Unser Radstadt
Der "Hiasl" kam in der Nacht
Eigentlich war der Hiasl der letzte Nachtwächter Radstadts, doch der ehemalige Gymnasialprofessor Dieter Pflüger lässt die Nachtwächter wieder aufleben.
RADSTADT (ama). Der "Hiasl" kam jede Nacht um zehn Uhr über den Fischerbühel heraufgekeucht. Machte eine Runde durch die Stadt, stimmte an den vorgeschriebenen Plätzen sein Lied an und machte unzählige Verbeugungen, so als ob er den Teufel verscheuchen wollte. Das Treiben wiederholte sich dann zu mitternächtlicher Stunde, später um zwei Uhr und noch einmal in den frühen Morgenstunden.
Hias sollte aufpassen
Hias war der Radstädter Nachtwächter. Bekleidet war der Hias mit einem schnupftabakbraunen Havelock, einem Wetterkragen, über dem ein zweiter, viel kürzerer Kragen hing. Dazu hatte er eine Hellebarde an der Hand und eine Petroliumlaterne in der anderen, mit der er für ein wenig Licht auf dem Weg sorgte.
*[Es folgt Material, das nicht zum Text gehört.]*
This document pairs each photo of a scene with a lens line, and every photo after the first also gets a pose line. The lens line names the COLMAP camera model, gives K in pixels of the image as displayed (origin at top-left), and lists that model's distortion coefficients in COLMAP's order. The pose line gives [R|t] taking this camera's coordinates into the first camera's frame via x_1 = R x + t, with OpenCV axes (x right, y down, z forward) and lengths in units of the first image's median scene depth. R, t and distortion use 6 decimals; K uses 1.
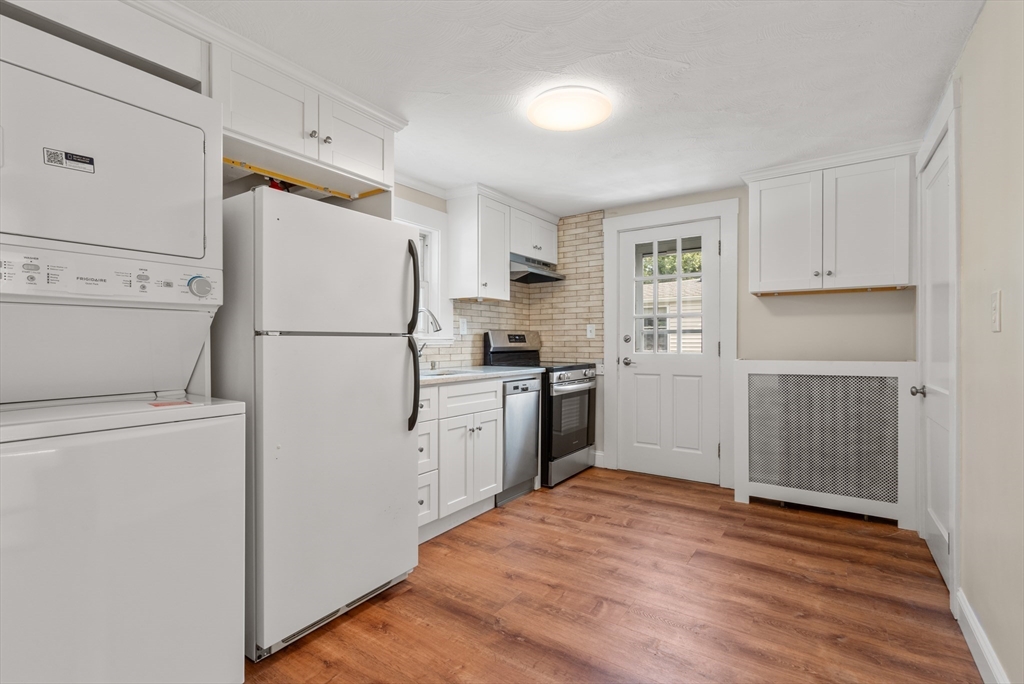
lens RADIAL K [[476.1, 0, 509.8], [0, 476.1, 344.9], [0, 0, 1]] dist [-0.005233, 0.000336]
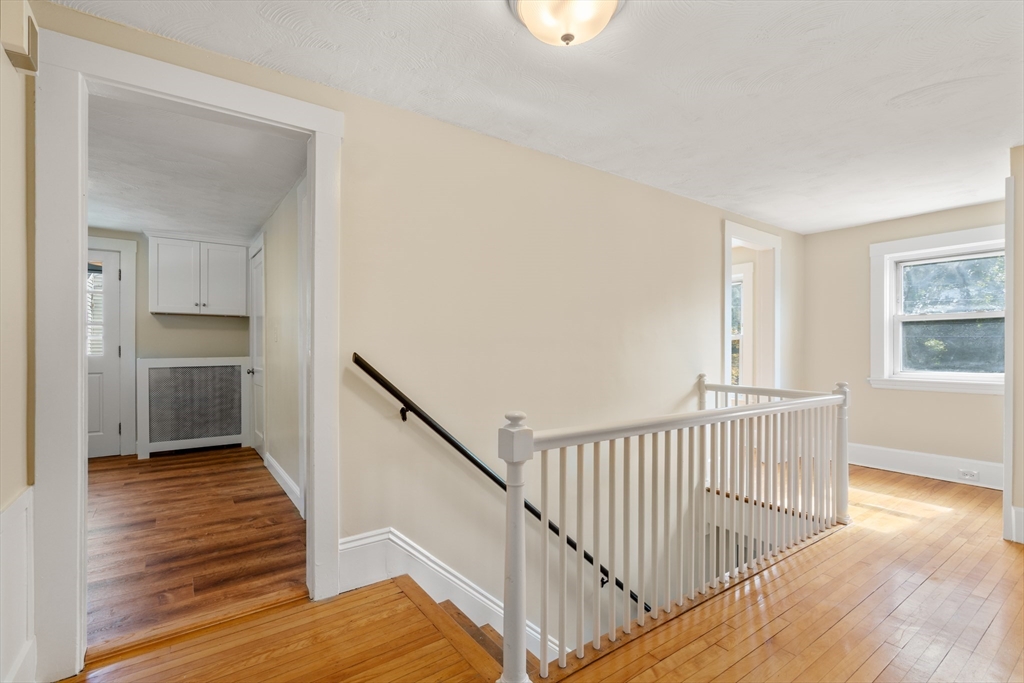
lens RADIAL K [[476.1, 0, 511.6], [0, 476.1, 346.6], [0, 0, 1]] dist [-0.005233, 0.000336]
pose [[0.348086, -0.000795, 0.937462, -0.459508], [0.007824, 0.999967, -0.002057, 0.007359], [-0.937430, 0.008050, 0.348081, -0.528693]]
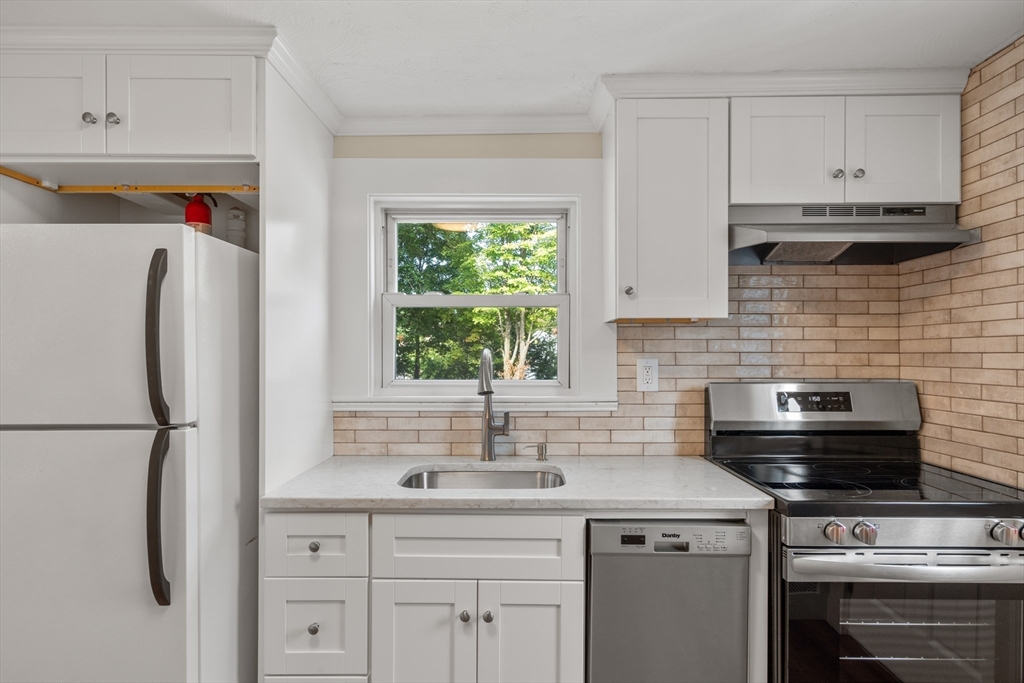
lens RADIAL K [[555.8, 0, 513.7], [0, 555.8, 352.2], [0, 0, 1]] dist [0.002970, 0.001205]
pose [[0.558819, 0.000611, -0.829289, 0.323672], [-0.005155, 0.999983, -0.002737, -0.063915], [0.829273, 0.005804, 0.558813, 0.595815]]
So schlurfte er wie ein Nachtgespenst durch den Ort, dem Schnaps nicht abgeneigt, was zur Folge hatte, dass er des Öfteren auf einer Bank einschlief. Aus der Radstadt-Chronik geht hervor, dass Gemeindebürger am 9. August 1947 einen Antrag auf Einstellung eines neuen Nachtwächters einbrachten, da sich die Diebstähle nach dem Krieg mehrten und die Sperrstunden nicht mehr eingehalten wurden. Da die Bezahlung schlecht war und die Anerkennung der Stadtbewohner ausblieb, fand sich niemand mehr für den Posten.
Neuer Wächter
Dieter Pflüger, ein früherer Gymnasialprofessor, hat die Nachfolge des seligen Hiasl angetreten. Vor einigen Jahren belebte der Hobby-Historiker und begeisterte Radstädter die jahrhundertealte Tradition des Nachtwächters mit geführten Rundgängen um die historische Stadtmauer aus dem 13. Jahrhundert, vorbei an Stadtteich und Wehrgraben sowie an den drei sehenswerten Wehrtürmen aus dem 16. Jahrhundert und der Burg, dem ehemaligen Kapuzinerkloster.